TASK DETAILS
Please extract each line from the material below that contains the string "Time".
Segment Start: RECORD EXCERPTS
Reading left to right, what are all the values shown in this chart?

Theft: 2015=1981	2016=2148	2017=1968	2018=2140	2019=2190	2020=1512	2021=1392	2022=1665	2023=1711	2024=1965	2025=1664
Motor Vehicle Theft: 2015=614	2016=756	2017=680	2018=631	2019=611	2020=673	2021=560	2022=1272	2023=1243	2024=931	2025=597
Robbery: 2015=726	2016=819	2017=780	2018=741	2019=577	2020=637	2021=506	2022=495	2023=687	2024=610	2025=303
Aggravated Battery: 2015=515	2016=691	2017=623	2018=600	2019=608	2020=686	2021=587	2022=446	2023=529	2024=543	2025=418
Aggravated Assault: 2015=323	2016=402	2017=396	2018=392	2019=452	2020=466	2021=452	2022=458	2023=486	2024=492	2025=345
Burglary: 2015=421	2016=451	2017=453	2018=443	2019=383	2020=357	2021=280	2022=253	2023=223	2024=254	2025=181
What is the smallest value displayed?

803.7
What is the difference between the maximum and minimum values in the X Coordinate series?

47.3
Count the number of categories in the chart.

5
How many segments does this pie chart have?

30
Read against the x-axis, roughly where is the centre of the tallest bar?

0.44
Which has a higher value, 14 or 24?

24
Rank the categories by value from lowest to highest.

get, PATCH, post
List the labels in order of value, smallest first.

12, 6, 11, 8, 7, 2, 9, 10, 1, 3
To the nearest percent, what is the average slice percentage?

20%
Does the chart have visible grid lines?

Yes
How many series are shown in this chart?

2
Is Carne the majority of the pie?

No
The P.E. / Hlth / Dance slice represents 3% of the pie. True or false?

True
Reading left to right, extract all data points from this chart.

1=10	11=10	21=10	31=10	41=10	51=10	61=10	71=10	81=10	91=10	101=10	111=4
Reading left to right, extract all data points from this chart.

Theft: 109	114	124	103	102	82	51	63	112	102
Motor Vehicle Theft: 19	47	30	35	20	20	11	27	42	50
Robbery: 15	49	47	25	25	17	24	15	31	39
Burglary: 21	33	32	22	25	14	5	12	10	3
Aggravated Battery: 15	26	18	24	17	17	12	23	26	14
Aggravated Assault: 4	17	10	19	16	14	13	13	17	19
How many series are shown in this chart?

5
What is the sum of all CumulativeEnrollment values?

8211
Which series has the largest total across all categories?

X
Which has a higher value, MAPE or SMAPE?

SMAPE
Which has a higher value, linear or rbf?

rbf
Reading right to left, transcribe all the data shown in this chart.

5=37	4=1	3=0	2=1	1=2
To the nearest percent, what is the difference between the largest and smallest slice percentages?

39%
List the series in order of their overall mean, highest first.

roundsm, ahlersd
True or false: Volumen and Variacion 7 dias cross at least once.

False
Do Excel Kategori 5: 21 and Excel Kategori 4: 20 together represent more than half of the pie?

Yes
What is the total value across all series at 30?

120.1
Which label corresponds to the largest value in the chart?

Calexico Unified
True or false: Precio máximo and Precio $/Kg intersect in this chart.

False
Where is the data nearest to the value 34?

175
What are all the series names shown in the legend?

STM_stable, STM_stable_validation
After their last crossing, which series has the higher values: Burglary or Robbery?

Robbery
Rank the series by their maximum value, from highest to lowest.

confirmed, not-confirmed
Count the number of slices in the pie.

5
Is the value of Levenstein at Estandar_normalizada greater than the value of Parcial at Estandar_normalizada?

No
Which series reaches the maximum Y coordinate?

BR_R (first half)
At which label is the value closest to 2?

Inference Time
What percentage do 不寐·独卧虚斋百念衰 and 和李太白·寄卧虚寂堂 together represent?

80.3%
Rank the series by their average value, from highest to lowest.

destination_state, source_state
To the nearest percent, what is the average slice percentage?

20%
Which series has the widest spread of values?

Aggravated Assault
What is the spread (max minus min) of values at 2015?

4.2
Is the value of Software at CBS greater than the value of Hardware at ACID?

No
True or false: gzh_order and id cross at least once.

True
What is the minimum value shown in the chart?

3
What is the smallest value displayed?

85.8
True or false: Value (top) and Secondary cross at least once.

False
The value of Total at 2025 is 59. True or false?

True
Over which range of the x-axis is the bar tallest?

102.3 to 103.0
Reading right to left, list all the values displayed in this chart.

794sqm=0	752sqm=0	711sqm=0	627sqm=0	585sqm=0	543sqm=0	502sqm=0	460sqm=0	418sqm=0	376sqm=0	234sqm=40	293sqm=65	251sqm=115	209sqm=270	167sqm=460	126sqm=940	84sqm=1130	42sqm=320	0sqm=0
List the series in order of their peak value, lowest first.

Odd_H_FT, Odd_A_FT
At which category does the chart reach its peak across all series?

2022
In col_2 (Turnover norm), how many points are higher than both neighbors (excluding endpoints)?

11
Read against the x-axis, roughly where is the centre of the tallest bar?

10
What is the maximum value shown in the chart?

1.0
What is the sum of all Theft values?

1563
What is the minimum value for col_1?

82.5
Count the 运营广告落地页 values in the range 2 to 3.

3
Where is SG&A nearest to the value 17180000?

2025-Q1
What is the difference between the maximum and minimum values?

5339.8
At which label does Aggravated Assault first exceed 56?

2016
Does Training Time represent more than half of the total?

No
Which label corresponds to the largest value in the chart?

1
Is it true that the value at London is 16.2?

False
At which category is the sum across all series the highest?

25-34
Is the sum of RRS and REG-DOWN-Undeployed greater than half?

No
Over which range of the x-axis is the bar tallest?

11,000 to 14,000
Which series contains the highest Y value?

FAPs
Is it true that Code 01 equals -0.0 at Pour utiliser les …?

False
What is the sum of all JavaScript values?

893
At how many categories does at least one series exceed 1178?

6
Segment End: RECORD EXCERPTS
SOLUTION TO THIS EXERCISE
Inference Time
Does Training Time represent more than half of the total?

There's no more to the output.